Drei Jahre nach der Katastrophe ist die Gegend rund um Fukushima immer noch verseucht. Etliche tausend Tonnen kontaminierten Kühlwassers lagern nach wie vor in der Ruine; das Gelände ist nicht zuverlässig abgedichtet. Wegen der radioaktiven Belastung darf man sich in einem Umkreis von 20 Kilometern um das Atomkraftwerk nur für einen begrenzten Zeitraum aufhalten. Für ein Drittel der Notfallarbeiter, die vor drei Jahren in dem havarierten Kraftwerk tätig waren, erwarten Experten stark erhöhte Krebsraten. Auch die Bergung von rund 1.500 Brennstäben aus dem Kühlbecken des beschädigten Reaktorgebäudes –eigentlich eine Routine-Maßnahme in einem Kraftwerk- birgt durch die hohe Strahlenbelastung erhebliche Gefahren für die Arbeiter.

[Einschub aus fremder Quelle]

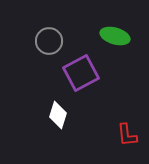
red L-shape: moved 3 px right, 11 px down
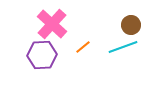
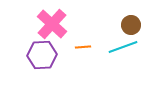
orange line: rotated 35 degrees clockwise
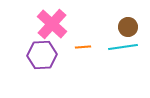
brown circle: moved 3 px left, 2 px down
cyan line: rotated 12 degrees clockwise
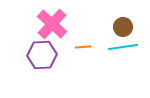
brown circle: moved 5 px left
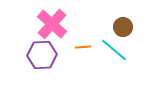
cyan line: moved 9 px left, 3 px down; rotated 48 degrees clockwise
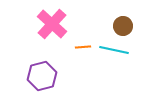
brown circle: moved 1 px up
cyan line: rotated 28 degrees counterclockwise
purple hexagon: moved 21 px down; rotated 12 degrees counterclockwise
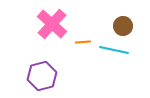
orange line: moved 5 px up
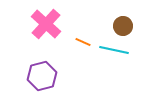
pink cross: moved 6 px left
orange line: rotated 28 degrees clockwise
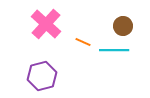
cyan line: rotated 12 degrees counterclockwise
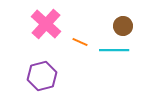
orange line: moved 3 px left
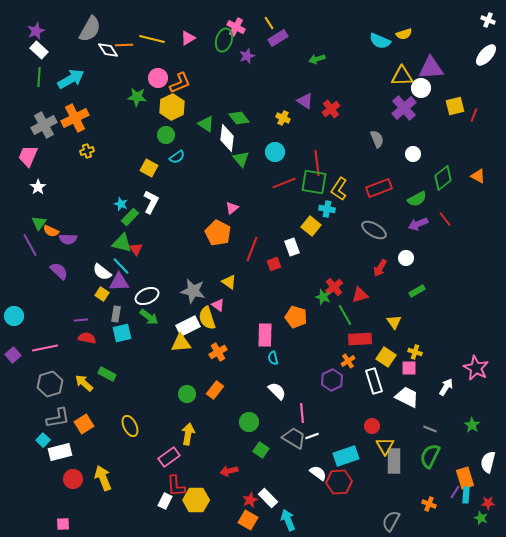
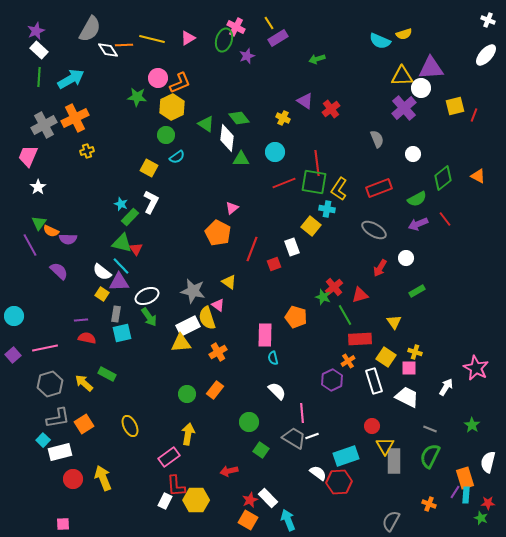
green triangle at (241, 159): rotated 48 degrees counterclockwise
green arrow at (149, 317): rotated 18 degrees clockwise
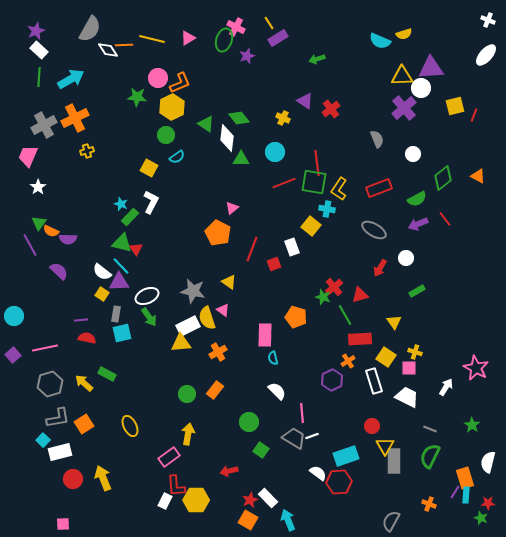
pink triangle at (218, 305): moved 5 px right, 5 px down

Im Zuge der Umsetzung der Energiewende in Deutschland ist das Schicksal der Menschen von Fukushima in den Hintergrund gerückt. Aus diesem Grund laden die Grünen in Wennigsen am Jahrestag zu einer Mahnwache:

Am Dienstag, 11. März, wollen die Grünen ab 19.00 Uhr an der Sonnenuhr des Reaktorunglücks und der Menschen von Fukushima gedenken.